| Required work |
Return all of the data exactly, with nothing left out but the pictures.
+ + + + + + +
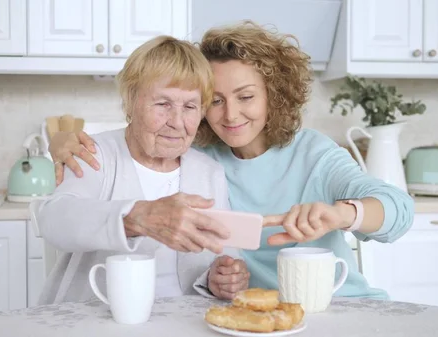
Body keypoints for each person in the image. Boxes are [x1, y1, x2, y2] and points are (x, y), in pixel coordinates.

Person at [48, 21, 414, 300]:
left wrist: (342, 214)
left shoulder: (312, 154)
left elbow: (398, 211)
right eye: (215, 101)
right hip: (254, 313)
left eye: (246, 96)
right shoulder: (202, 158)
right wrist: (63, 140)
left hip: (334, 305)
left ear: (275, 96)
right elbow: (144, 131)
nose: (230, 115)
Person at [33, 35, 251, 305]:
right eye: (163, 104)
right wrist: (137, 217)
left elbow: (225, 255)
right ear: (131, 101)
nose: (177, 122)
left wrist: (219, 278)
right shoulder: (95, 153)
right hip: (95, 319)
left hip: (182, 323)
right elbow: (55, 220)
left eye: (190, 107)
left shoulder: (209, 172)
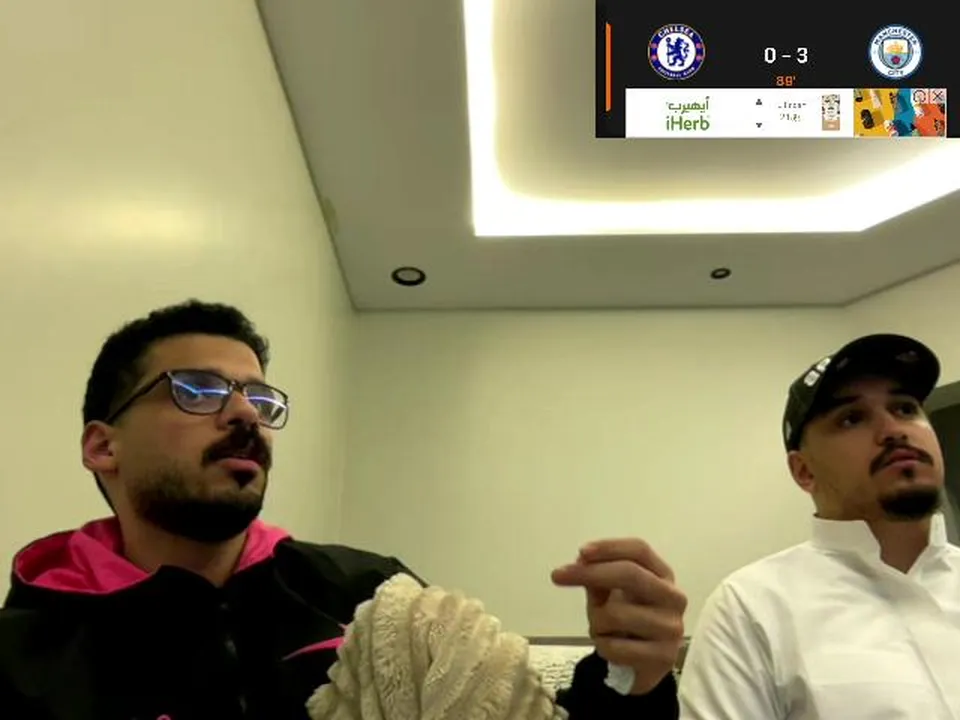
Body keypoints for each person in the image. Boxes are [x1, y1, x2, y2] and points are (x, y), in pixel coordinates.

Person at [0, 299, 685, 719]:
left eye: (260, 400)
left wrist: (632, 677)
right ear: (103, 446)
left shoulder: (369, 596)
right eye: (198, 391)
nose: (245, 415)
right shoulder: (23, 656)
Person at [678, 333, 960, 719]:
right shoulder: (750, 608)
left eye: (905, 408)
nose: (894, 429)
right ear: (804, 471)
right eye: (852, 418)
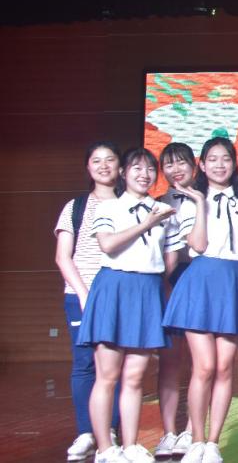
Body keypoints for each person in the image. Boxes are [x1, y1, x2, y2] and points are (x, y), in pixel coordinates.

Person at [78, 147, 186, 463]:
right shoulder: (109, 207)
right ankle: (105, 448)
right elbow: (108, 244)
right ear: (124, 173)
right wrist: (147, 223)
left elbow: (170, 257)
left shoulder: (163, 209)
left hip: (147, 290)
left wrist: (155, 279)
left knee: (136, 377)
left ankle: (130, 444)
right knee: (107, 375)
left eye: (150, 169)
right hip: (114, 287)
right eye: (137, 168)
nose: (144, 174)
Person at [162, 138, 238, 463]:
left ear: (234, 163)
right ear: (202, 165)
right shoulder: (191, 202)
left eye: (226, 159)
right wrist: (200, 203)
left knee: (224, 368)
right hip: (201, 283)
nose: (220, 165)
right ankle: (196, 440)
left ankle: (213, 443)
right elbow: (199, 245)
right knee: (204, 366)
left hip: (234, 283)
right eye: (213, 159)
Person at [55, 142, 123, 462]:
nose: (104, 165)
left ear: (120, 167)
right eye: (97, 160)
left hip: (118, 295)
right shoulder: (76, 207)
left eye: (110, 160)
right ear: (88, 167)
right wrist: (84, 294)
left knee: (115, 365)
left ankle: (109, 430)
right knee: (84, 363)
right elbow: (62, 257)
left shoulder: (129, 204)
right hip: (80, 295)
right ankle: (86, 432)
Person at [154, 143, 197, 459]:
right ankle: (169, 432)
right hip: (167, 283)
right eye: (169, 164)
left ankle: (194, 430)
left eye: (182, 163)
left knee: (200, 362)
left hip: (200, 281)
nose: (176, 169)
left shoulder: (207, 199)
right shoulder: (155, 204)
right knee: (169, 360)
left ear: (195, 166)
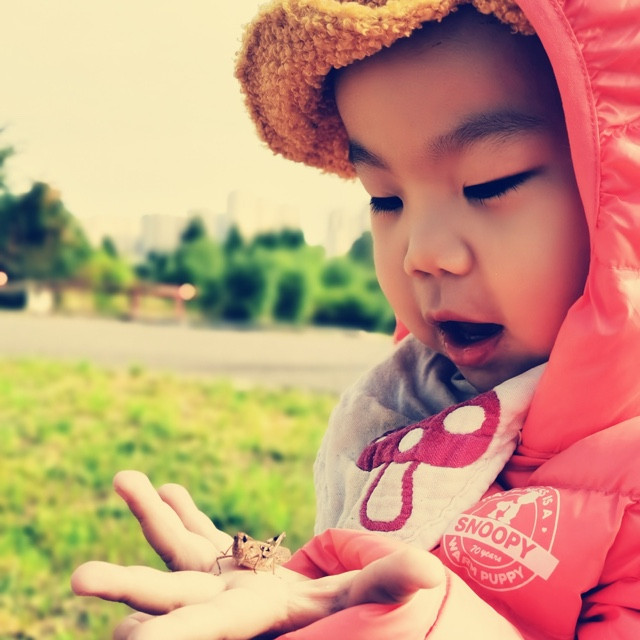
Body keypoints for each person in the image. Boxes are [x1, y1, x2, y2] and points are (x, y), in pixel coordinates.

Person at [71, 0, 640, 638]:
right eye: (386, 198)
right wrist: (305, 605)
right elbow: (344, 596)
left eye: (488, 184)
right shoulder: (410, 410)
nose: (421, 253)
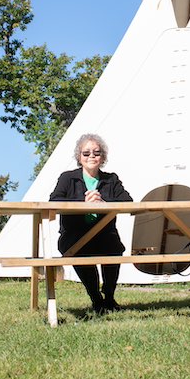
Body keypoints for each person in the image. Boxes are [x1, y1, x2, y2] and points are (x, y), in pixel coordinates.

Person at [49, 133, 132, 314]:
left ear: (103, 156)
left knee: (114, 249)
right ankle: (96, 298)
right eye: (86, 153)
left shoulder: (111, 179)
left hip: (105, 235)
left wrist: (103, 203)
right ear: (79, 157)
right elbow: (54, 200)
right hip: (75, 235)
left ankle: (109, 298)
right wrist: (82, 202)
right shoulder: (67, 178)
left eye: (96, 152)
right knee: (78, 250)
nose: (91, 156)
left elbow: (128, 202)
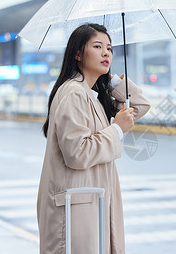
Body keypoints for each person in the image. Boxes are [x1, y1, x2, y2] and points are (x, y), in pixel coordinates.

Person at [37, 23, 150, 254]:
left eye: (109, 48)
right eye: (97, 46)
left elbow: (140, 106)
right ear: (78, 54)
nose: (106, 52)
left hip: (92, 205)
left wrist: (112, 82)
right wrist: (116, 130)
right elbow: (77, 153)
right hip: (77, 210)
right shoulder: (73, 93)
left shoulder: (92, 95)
+ + + + + + +
| Solution for this task |
Body keypoints for each person in the image. Boxes are [x1, y1, x2, y2] and points are (x, y), in pixel coordinates.

Person at [48, 21, 414, 300]:
left wrist: (342, 214)
left shoulder: (312, 154)
left elbow: (398, 211)
right eye: (215, 101)
right hip: (254, 313)
left eye: (246, 96)
right shoulder: (202, 158)
right wrist: (63, 140)
left hip: (334, 305)
left ear: (275, 96)
right elbow: (144, 131)
nose: (230, 115)
Person at [33, 35, 251, 305]:
right eye: (163, 104)
right wrist: (137, 217)
left elbow: (225, 255)
right ear: (131, 101)
nose: (177, 122)
left wrist: (219, 278)
right shoulder: (95, 153)
right hip: (95, 319)
left hip: (182, 323)
right elbow: (55, 220)
left eye: (190, 107)
left shoulder: (209, 172)
Body keypoints for each person in the image. Boxes are [x1, y1, x2, y2] and points are (x, y), in pixel coordinates.

Person at [0, 299, 685, 719]:
left eye: (260, 400)
left wrist: (632, 677)
right ear: (103, 446)
left shoulder: (369, 596)
right eye: (198, 391)
nose: (245, 415)
right shoulder: (23, 656)
Person at [678, 333, 960, 719]:
right shoulder: (750, 608)
left eye: (905, 408)
nose: (894, 429)
right ear: (804, 471)
right eye: (852, 418)
Body keypoints for each person in the image. Boxes are [x1, y1, x2, y2] and points are (x, y), in pixel coordinates.

Person at [78, 147, 186, 463]:
right shoulder: (109, 207)
right ankle: (105, 448)
right elbow: (108, 244)
right ear: (124, 173)
right wrist: (147, 223)
left elbow: (170, 257)
left shoulder: (163, 209)
left hip: (147, 290)
left wrist: (155, 279)
left knee: (136, 377)
left ankle: (130, 444)
right knee: (107, 375)
left eye: (150, 169)
right hip: (114, 287)
right eye: (137, 168)
nose: (144, 174)
Person at [162, 138, 238, 463]:
left ear: (234, 163)
right ear: (202, 165)
right shoulder: (191, 202)
left eye: (226, 159)
right wrist: (200, 203)
left knee: (224, 368)
right hip: (201, 283)
nose: (220, 165)
right ankle: (196, 440)
left ankle: (213, 443)
right elbow: (199, 245)
right knee: (204, 366)
left hip: (234, 283)
right eye: (213, 159)
Person at [55, 142, 123, 462]:
nose: (104, 165)
left ear: (120, 167)
right eye: (97, 160)
left hip: (118, 295)
right shoulder: (76, 207)
left eye: (110, 160)
right ear: (88, 167)
right wrist: (84, 294)
left knee: (115, 365)
left ankle: (109, 430)
right knee: (84, 363)
right elbow: (62, 257)
left shoulder: (129, 204)
right hip: (80, 295)
right ankle: (86, 432)
Person at [154, 143, 197, 459]:
right ankle: (169, 432)
right hip: (167, 283)
right eye: (169, 164)
left ankle: (194, 430)
left eye: (182, 163)
left knee: (200, 362)
left hip: (200, 281)
nose: (176, 169)
left shoulder: (207, 199)
right shoulder: (155, 204)
right knee: (169, 360)
left ear: (195, 166)
Body keypoints for each person in the image. Boxes are [x1, y1, x2, y2] and points are (x, y), in pixel coordinates.

Person at [71, 0, 640, 638]:
right eye: (386, 198)
right wrist: (305, 605)
right elbow: (344, 596)
left eye: (488, 184)
right shoulder: (410, 410)
nose: (421, 253)
Body keypoints for each person in the image. Boxes are [x1, y1, x2, y2] and points are (x, y), in pixel coordinates.

Person at [49, 133, 132, 314]:
left ear: (103, 156)
left knee: (114, 249)
right ankle: (96, 298)
right eye: (86, 153)
left shoulder: (111, 179)
left hip: (105, 235)
left wrist: (103, 203)
right ear: (79, 157)
right elbow: (54, 200)
right hip: (75, 235)
left ankle: (109, 298)
right wrist: (82, 202)
right shoulder: (67, 178)
left eye: (96, 152)
right knee: (78, 250)
nose: (91, 156)
left elbow: (128, 202)
Body keypoints for each person in the image. Boxes are [x1, y1, x2, y2] and points are (x, y), in pixel coordinates.

Person at [37, 23, 150, 254]:
left eye: (109, 48)
right eye: (97, 46)
left elbow: (140, 106)
right ear: (78, 54)
nose: (106, 52)
left hip: (92, 205)
left wrist: (112, 82)
right wrist: (116, 130)
right elbow: (77, 153)
right hip: (77, 210)
right shoulder: (73, 93)
left shoulder: (92, 95)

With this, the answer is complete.